Le recouvrement de charges pour le copropriétaire débiteur
Cet article n’aurait pas été complet s’il ne s’était pas intéressé au copropriétaire défaillant. Car, pour lui également, les pièges sont nombreux et il pourrait se voir appliquer une condamnation excessif au regard de sa dette réelle. La lecture de ce passage peut s’avérer particulièrement utile.

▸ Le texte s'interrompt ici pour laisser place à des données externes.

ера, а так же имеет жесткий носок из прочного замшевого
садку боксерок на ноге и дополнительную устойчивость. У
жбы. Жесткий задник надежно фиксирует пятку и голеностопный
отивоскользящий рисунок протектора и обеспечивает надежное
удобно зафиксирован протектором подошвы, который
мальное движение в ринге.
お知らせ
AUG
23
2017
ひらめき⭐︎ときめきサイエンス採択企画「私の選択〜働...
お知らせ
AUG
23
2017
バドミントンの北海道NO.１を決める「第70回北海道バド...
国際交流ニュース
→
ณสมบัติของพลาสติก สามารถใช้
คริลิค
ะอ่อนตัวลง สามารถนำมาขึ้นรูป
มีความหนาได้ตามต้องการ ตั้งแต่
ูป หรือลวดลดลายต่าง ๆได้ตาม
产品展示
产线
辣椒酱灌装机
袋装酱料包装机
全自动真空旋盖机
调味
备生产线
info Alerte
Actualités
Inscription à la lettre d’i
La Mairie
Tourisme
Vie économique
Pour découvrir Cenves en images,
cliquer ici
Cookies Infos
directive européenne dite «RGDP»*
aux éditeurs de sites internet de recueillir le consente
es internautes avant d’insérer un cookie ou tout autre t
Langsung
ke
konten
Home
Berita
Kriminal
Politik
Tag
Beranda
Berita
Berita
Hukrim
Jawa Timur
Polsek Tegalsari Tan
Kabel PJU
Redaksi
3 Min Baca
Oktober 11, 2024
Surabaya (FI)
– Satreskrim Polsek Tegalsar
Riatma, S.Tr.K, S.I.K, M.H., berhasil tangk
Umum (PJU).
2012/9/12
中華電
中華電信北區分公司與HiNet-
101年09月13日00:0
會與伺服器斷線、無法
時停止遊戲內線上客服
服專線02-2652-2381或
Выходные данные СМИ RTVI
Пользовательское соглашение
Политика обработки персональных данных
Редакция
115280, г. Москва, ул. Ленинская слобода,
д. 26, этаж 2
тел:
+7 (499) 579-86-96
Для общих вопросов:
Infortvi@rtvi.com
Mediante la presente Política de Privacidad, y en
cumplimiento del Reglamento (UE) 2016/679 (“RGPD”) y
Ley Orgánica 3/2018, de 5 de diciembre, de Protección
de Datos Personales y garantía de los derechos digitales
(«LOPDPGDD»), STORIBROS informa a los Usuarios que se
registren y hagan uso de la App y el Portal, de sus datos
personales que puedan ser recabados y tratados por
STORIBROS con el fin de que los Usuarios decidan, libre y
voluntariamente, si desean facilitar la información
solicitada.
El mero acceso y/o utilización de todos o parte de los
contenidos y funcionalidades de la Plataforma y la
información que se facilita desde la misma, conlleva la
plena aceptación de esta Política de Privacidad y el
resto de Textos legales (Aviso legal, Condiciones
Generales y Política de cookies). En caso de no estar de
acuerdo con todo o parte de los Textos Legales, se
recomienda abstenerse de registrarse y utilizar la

- Attention aux frais imputés à tort
Il s’agit d’une pratique trop souvent constatée : celle des syndics d’inclure dans le décompte particulier du copropriétaire les frais de dossier, de suivi de contentieux et, même, les honoraires d’avocat et d’huissier. Pourtant, l’article 10-1 de la loi du 10 juillet 1965 à une vision très restrictive des frais imputables à un copropriétaire défaillant : “Les frais nécessaires exposés par le syndicat, notamment les frais de mise en demeure, de relance et de prise d’hypothèque à compter de la mise en demeure, pour le recouvrement d’une créance justifiée à l’encontre d’un copropriétaire ainsi que les droits et émoluments des actes des huissiers de justice et le droit de recouvrement ou d’encaissement à la charge du débiteur“. Les seuls frais imputables sur un décompte sont donc ceux de la mise en demeure du syndic et les débours fiscaux de la prise d’hypothèque. Il convient dès lors d’être particulièrement attentif et de réclamer un décompte certifié, et non seulement établi par le syndic, remontant à l’origine de la dette. Ce dernier permettra de s’assurer qu’aucun règlement n’a été sur des frais. En outre, toujours en application de l’article 1342-10 du Code civil, le copropriétaire peut choisir de désigner expressément l’imputation de ses règlements au moment de leur émission.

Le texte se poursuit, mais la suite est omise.